Both Apple Music and Spotify cost £9.99 ($US9.99) a month to use, but Spotify works across a myriad of devices -- including Windows, Android, iOS, and so on -- making it the better option for streaming music.
The app is also slightly less confusing, especially if you have a selection of random albums on Apple Music that just won't go away (like me).
Apple doesn't have its own streaming service and while Netflix doesn't replace the 'Video' app per se, I've found that it rarely gets used thanks to the content available on Netflix. Buying a film on iTunes for £7.99 ($US10) when it's also available on Netflix for free (well, £5.99/month) isn't very appealing. Just don't get too into The Office.

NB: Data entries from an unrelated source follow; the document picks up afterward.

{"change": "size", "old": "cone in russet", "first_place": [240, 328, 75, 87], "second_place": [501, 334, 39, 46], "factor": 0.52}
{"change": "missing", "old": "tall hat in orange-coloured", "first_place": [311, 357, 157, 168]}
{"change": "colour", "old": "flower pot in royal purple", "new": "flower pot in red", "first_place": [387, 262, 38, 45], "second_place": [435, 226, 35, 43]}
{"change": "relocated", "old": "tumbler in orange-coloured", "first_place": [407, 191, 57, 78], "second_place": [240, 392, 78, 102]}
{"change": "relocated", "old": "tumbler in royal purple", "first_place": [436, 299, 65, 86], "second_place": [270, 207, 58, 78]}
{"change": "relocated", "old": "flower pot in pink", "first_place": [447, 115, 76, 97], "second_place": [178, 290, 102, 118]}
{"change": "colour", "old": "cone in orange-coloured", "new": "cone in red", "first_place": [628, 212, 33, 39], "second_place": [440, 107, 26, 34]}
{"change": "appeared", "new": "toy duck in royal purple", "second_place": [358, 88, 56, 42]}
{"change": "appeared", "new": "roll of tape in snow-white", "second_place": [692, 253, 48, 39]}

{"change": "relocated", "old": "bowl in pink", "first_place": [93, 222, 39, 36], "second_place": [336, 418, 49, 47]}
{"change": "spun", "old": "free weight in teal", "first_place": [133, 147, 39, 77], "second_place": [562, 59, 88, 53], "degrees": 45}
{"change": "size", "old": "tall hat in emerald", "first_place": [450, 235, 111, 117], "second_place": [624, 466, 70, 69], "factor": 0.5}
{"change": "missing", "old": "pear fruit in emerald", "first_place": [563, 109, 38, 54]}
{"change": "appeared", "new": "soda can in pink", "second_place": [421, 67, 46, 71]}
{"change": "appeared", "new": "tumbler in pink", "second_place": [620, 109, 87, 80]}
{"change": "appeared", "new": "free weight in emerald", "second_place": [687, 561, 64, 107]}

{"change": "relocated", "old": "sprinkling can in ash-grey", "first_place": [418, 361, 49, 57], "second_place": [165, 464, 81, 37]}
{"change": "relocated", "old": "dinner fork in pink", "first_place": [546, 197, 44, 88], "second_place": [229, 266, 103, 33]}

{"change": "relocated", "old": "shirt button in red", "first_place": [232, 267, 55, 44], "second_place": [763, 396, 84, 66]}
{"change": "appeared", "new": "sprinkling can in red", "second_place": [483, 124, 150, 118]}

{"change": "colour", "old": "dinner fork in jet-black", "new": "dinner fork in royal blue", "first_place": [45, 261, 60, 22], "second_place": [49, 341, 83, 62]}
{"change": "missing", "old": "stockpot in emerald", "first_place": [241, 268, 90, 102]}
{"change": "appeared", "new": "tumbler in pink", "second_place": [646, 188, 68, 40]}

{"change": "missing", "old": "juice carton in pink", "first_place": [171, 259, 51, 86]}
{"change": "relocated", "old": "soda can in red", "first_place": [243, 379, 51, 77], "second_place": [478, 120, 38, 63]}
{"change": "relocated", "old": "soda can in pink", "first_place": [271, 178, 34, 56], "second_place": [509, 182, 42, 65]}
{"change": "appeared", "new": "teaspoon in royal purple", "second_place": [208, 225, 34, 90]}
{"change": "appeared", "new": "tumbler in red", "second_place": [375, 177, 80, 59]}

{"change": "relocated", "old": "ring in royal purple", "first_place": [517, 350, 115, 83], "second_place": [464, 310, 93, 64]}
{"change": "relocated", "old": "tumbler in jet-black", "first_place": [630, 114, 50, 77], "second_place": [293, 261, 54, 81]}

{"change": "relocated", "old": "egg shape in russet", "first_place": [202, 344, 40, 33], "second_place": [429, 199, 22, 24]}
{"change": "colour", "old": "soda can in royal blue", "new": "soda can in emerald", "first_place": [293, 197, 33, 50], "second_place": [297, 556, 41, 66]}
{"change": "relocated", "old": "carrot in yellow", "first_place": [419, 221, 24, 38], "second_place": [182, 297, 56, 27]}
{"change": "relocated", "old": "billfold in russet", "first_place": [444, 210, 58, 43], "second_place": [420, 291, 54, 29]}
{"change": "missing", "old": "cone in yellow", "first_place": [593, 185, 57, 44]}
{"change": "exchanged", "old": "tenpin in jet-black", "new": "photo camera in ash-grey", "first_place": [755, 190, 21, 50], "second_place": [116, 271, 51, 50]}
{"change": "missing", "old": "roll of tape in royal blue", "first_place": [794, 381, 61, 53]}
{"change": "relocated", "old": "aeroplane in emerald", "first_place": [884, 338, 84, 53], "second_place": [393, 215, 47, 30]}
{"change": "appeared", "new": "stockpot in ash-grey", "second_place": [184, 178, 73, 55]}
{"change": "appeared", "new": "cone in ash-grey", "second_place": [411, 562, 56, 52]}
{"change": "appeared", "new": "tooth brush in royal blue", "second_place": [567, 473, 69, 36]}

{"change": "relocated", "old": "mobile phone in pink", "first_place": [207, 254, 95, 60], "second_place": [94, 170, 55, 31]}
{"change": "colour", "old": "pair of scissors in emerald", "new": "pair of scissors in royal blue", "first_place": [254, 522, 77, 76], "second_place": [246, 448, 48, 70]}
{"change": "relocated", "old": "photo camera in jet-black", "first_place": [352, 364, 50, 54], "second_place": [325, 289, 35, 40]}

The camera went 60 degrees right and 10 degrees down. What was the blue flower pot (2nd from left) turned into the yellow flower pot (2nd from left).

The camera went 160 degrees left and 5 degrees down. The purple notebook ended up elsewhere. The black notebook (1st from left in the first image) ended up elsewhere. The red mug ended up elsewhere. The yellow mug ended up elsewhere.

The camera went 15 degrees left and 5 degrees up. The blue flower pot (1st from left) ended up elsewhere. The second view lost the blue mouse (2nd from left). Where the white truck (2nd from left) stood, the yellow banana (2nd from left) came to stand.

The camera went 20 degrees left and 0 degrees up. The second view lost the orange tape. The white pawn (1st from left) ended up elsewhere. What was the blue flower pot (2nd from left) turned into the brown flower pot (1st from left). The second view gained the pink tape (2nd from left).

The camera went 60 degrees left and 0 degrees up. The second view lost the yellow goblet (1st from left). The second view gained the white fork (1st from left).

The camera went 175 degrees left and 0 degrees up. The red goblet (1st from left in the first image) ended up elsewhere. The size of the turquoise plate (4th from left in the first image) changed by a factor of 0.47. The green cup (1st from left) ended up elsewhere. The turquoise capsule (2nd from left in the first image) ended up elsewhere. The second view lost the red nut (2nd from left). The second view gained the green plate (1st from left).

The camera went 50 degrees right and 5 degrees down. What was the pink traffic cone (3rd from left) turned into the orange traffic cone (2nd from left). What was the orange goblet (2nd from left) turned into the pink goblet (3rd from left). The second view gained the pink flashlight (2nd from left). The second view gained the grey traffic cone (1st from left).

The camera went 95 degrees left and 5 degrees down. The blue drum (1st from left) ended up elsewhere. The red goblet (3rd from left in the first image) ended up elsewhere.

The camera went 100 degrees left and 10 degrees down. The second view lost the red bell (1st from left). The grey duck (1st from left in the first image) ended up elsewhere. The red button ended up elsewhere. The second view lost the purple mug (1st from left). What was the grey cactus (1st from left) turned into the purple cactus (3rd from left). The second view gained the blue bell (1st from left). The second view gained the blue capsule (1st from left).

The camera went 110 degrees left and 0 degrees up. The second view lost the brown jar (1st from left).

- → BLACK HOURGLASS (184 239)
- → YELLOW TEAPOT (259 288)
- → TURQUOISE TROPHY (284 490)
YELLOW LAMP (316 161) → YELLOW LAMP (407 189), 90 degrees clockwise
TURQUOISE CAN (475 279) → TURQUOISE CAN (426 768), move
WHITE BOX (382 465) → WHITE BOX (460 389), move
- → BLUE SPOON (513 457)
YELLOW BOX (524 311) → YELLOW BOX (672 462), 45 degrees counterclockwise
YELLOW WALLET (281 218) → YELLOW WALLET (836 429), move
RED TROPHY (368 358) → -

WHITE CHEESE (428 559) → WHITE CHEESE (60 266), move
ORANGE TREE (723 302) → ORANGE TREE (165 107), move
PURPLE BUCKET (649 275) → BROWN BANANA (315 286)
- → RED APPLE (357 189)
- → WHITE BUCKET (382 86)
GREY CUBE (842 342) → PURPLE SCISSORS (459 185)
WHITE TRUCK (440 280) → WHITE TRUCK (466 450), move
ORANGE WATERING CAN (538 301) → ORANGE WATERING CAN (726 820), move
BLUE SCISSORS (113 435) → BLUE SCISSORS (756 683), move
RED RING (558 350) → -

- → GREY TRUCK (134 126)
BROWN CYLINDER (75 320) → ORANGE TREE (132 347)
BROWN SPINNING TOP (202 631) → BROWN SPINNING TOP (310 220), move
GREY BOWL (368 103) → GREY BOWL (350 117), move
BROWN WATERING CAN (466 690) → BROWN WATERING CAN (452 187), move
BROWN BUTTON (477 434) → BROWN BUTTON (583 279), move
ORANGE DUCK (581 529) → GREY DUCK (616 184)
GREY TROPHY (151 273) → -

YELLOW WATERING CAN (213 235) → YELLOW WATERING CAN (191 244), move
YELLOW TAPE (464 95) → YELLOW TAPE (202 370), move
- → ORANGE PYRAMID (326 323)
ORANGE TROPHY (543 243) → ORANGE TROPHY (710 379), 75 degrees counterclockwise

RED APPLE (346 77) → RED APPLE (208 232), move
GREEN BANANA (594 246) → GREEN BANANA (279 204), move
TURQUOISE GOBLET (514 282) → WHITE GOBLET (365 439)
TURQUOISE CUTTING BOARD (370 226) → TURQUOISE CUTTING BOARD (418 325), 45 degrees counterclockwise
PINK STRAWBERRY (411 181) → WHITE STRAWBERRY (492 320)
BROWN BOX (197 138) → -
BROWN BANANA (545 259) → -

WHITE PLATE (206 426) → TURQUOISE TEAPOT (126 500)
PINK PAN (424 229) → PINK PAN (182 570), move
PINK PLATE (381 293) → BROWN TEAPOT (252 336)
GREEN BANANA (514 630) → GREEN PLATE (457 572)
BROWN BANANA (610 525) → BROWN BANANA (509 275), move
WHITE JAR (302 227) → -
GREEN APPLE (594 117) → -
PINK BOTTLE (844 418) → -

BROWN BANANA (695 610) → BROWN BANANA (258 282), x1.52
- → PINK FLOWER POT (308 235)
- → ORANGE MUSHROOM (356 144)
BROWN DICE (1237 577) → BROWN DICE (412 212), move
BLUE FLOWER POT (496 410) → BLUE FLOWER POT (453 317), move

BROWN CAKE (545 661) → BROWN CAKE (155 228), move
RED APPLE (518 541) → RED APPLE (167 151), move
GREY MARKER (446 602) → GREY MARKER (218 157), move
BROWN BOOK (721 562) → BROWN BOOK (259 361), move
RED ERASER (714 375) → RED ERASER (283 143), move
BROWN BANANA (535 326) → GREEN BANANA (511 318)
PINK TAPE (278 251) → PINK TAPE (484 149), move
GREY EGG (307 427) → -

Apple's Mail app is one of the iPhone's worst default apps. Luckily, Google has built its own app for Google Mail. It's free, neat, and syncs seamlessly with the cloud and desktop versions. For anyone who cares about email, ditching Apple Mail and switching to Google Mail is a must.
Thanks to an increased amount of data, Google Maps is better than Apple's own, and default, version.
Apple Maps is no longer as bad as it was two years ago, but Google's offering is more polished with greater amounts of data -- including public transport -- making it a clear first choice. It even works with Google search in Safari.
Apple's Reminders app is useful but doesn't come close to Wunderlist in terms of power, syncing, and various other features. Microsoft bought the company behind Wunderlist for around $US150 million (£100 million) earlier this year and the service keeps on getting better and better.
For anyone who cares about coordinating their outfit to the weather, Dark Sky is the app for you -- and it easily beats Apple's own Weather app.
Dark Sky knows -- potentially through magic -- what the weather is like at any given moment and, most importantly, what it will be like in the coming minutes. If rain is imminent, Dark Sky gives you a notification so you can prepare.
When it comes to discovering interesting content on the web, nothing is better than Digg. Relaunched by Betaworks, Digg has become a go-to destination for articles, videos, and news from around the world, many of which you wouldn't come across otherwise.
The Digg's iPhone app is excellent and Digg Deeper, the notification-based feed that spots trending links on Twitter, keeps you well in the loop.
Sunrise offers a lot of benefits over Apple's own Calendar app, including the option of adding pre-made calendar events, including TV schedules. Visually, Sunrise is fairly similar to the iPhone's default app but functionally the two are far apart with the former coming out on top.